Mittelfeldspieler erstmals in dieser Saison in der Startelf

Şahin wieder verletzt – aber “stärker als zuvor”

Von: ,

Es war erst sein erster Einsatz in dieser Bundesliga-Saison. Doch nach nur 36 Minuten musste Nuri Şahin vom Feld. Nicht etwa aber seine Leistung stimmte nicht, es war eine Verletzung, die ihn am weiteren Mitwirken gegen die Borussia aus Mönchengladbach (4:1) hinderte. “Ich dachte, dass sich das rauslaufen könnte, aber es wurde von Minute zu Minute schlimmer”.

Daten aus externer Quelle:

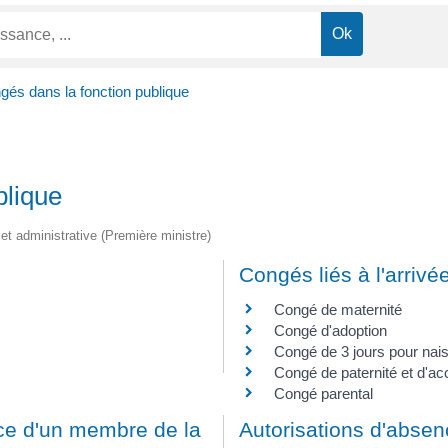
gés dans la fonction publique
blique
e et administrative (Première ministre)
Congés liés à l'arrivé
Congé de maternité
Congé d'adoption
Congé de 3 jours pour nai
Congé de paternité et d'acc
Congé parental
ce d'un membre de la
Autorisations d'absen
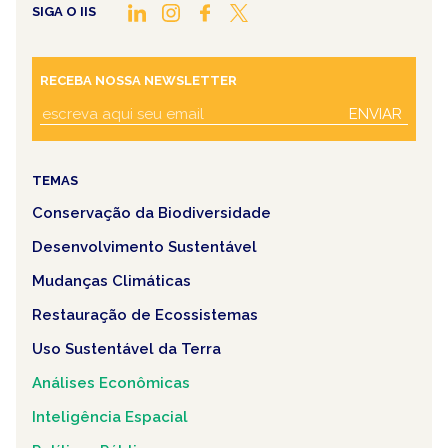
SIGA O IIS
RECEBA NOSSA NEWSLETTER
ENVIAR
TEMAS
Conservação da Biodiversidade
Desenvolvimento Sustentável
Mudanças Climáticas
Restauração de Ecossistemas
Uso Sustentável da Terra
Análises Econômicas
Inteligência Espacial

Seit seinem Weggang aus Dortmund im Jahr 2011 kann sich die Krankenakte des türkischen Nationalspielers sehen lassen – im negativen Sinne. Besonders eine Sehnenreizung setzte ihn lange Zeit außer Gefecht. Sein altes Niveau erreichte er nie wieder. Regelmäßige Kniebeschwerden warfen ihn immer wieder zurück.

Auch am Samstag war es wieder das Knie. Doch anders als zunächst befürchtet fällt er dieses Mal nicht länger aus. Der BVB teilte am Sonntag mit, dass die Ausfallzeit auf zwei Wochen geschätzt werde.

Es kommt nicht von ungefähr, dass Şahin der Startelf näher gerückt ist. “Nuri hat seit drei Wochen noch mal seine Ausstrahlung verändert – trotz der vielen harten Entscheidungen auch gegen ihn”, erklärte sein Trainer Thomas Tuchel. “Er ist durch ein Tal der Tränen gegangen. Jetzt ist er stärker als zuvor.” Selbst Gerüchte um einen Abschied – auch Gladbach stand zur Debatte – warfen ihn nicht vollständig aus der Bahn.

Dass er eine andere Ausstrahlung hat und gewillt ist, wieder die einstige Rolle der Dortmunder Leitfigur zu spielen, bewies Şahin schon mal im Anschluss an das Spiel: “Ich habe den Jungs gerade im Kreis gesagt, dass wir nichts mehr zu verschenken haben. Bis zur Winterpause darf keiner mehr vom Gas gehen.” 

Er selbst muss jetzt erstmal auf die Bremse treten. Es gibt Hoffnung, dass die Fans einen anderen Şahin in der Rückrunde erleben werden.